[Stored data entries]
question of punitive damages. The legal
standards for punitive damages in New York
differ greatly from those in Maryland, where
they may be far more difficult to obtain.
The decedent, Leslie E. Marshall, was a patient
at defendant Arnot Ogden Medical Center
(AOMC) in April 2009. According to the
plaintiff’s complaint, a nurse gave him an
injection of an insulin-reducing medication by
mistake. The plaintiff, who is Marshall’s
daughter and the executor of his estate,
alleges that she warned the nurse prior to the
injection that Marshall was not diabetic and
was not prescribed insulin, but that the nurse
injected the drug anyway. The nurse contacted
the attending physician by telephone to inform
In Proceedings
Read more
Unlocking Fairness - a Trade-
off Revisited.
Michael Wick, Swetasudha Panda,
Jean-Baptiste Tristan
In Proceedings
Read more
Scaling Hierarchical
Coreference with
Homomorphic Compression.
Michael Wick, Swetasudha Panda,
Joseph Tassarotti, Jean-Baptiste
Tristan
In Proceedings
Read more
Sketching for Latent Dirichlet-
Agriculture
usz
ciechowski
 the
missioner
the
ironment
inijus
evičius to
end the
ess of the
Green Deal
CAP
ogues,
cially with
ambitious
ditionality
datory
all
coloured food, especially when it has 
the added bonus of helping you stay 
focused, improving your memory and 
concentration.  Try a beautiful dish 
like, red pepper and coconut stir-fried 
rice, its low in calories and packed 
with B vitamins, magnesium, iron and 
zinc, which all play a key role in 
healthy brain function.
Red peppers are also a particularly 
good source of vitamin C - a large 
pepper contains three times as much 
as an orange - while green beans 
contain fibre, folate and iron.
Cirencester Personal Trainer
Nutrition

» **Exercise aim**:
Find every line in the records above that contains the word "Baptiste", and copy each one.

» **Result of this task**:
Jean-Baptiste Tristan
Joseph Tassarotti, Jean-Baptiste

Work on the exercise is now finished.